■ Problem 1
In the photo critique thread, why does JustJazzie say an HDR attempt won't work for the lake shot?
■ Problem 2
Transcribe the photo critique thread from "https://www.flickr.com/photos/33723628@N02/14330542418/" up to and including "and chime in.".

■ Source extract
┄┄┄┄┄┄
# Why is this so terrible.....



## JustJazzie (Jun 26, 2014)

I don't always post questions about camera equipment, Sometimes I post horrible pictures too. :Giggle:

I was going through pictures from the lake the other day and Im so disappointed. This was one of the prettiest spots that I found, and I *thought* I was shooting it during a good time, but apparently not. My intention was to attempt another HDR but the clouds moved so that won't work at all. Anyways, it falls pretty flat so I figured it would be a good one to get some hardcore C&C on.

Dont be too nice, Im ready this time.


 

Here is a link to the larger file if it helps to see it bigger.
https://www.flickr.com/photos/33723628@N02/14330542418/


----------



## slimodin (Jun 26, 2014)

I'm just getting into this hobby but for me there's just nothing of interest. I mean the road is nice but it leads to nothing. Maybe if a storm was in the background or something significant it would be better. Fwiw I've taken tons of these pics as well. Like you, they seem to always fall flat. 

Hooefully someone one with more wisdom will come along and chime in.


----------



## tecboy (Jun 27, 2014)

Brighten up the photograph and add a warmer tone.


----------



## Usul (Jun 27, 2014)
┄┄┄┄┄┄
■ Record set
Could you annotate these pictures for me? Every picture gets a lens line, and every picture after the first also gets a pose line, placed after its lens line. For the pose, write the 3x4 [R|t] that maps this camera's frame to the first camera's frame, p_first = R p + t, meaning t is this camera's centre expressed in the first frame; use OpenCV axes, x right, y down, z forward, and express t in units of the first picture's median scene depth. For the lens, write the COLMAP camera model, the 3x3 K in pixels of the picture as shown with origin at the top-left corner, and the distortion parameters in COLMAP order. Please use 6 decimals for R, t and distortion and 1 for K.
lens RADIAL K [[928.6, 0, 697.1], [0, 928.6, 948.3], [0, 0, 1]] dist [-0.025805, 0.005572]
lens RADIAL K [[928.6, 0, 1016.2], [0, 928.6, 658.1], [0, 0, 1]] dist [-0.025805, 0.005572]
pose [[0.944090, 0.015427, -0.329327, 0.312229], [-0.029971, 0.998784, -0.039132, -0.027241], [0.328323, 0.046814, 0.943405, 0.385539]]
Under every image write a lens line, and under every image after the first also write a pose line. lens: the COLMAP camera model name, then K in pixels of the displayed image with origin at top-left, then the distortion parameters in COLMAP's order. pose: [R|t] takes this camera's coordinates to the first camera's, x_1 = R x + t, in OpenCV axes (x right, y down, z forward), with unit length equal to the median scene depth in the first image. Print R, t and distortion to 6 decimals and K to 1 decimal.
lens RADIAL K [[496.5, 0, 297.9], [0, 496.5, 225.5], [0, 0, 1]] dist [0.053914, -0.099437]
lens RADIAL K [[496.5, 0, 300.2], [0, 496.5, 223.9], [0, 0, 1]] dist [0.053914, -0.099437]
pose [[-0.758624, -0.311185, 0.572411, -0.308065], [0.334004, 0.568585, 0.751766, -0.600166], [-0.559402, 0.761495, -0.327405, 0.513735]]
┄┄┄┄┄┄
■ Exercise answer 1
The clouds moved.

■ Exercise answer 2
https://www.flickr.com/photos/33723628@N02/14330542418/


----------



## slimodin (Jun 26, 2014)

I'm just getting into this hobby but for me there's just nothing of interest. I mean the road is nice but it leads to nothing. Maybe if a storm was in the background or something significant it would be better. Fwiw I've taken tons of these pics as well. Like you, they seem to always fall flat. 

Hooefully someone one with more wisdom will come along and chime in.